On Monday, RBC’s Mr. McKay voiced his concern that if risky borrowers simply migrate to alternative lenders outside federal regulations, “then you haven’t solved the problem, have you? So that’s the back door to this whole strategy that they have to be careful of.”

Mr. Rudin countered that if borrowers find other alternatives to get a mortgage, “there’s no loss there.” From his perspective, moving high-risk borrowers out of institutions OSFI regulates “has got to be good for the stability of the federally-regulated sphere,” he said.

“We are very aware of the potential, let’s call it, migration risk,” he added. “And as I said, that does not change our mind that this is a valuable initiative. It might be even more valuable if we didn’t have the migration issue, but it’s still net positive.”

Should interest rates rise significantly, OSFI is prepared to “revisit” the stress test, Mr. Rudin said, but he expects the new rules to be “durable” in the near term. Yet some industry observers wonder whether the regulator is equipped to respond quickly enough to rising rates.

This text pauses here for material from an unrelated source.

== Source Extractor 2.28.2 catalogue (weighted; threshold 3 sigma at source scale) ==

“The fear is that if OSFI does revisit the stress test, it could be too late,” said Rob McLister, founder of RateSpy.com, a mortgage-rate comparison website. “By the time rates surge [by 150 to 200 basis points or more], a whole swath of buyers would already be shut out of the market leaving home prices to fall on their own weight before the regulator can react.”

Financial services analyst Robert Sedran from Canadian Imperial Bank of Commerce said there is no doubt new mortgage growth will slow in Canada as more people qualify for smaller mortgage amounts under the rules, but said the question now is the impact they will have in combination with several other regulatory changes that have been introduced in the past year by various levels of government.

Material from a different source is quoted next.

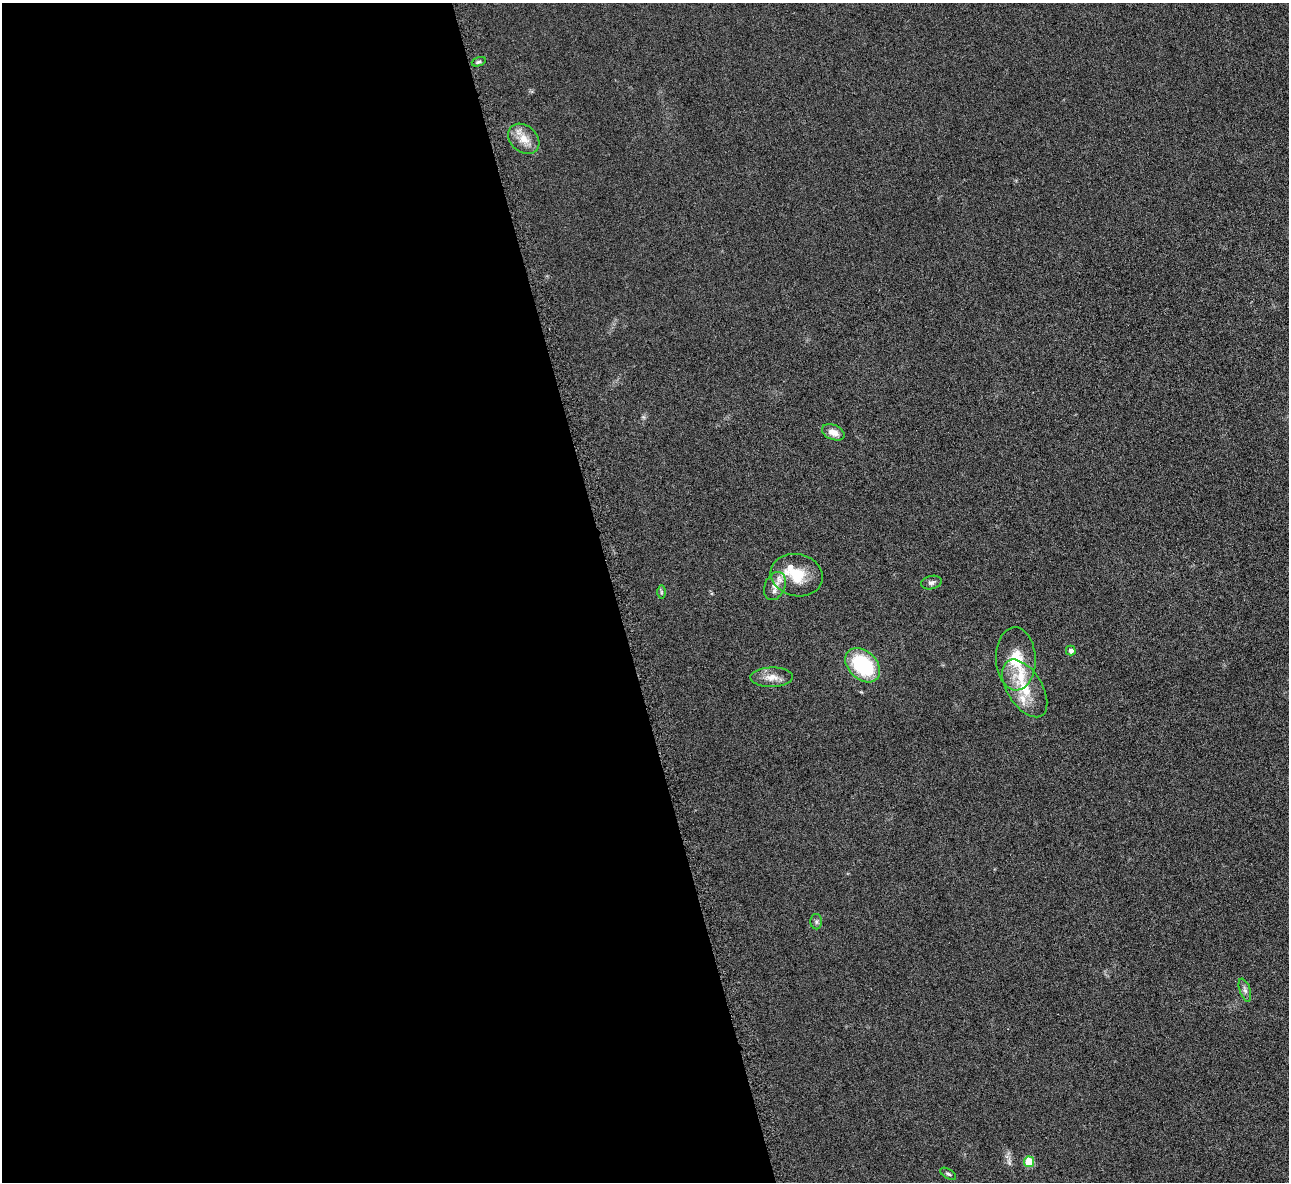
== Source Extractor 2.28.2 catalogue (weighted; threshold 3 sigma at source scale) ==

“Our only remaining concern is the risk that all these changes will act in concert to create a more pronounced slowdown than any one regulatory body intended,” he wrote in a research note Tuesday. “The answer to that question will only emerge in time.”

Mr. Sedran said he has already taken into account an anticipated slowdown in new mortgage writing in his estimates for major banks’ financial results going forward, and will not adjust them further based on the final rule changes announced Tuesday.

OSFI’s guidelines Tuesday also clarified that borrowers who are renewing existing mortgages will not have to meet the new stress test standard as long as they are staying with the same lending institution. However, renewals done with another lender will have to qualify under the revised standards because they require new underwriting.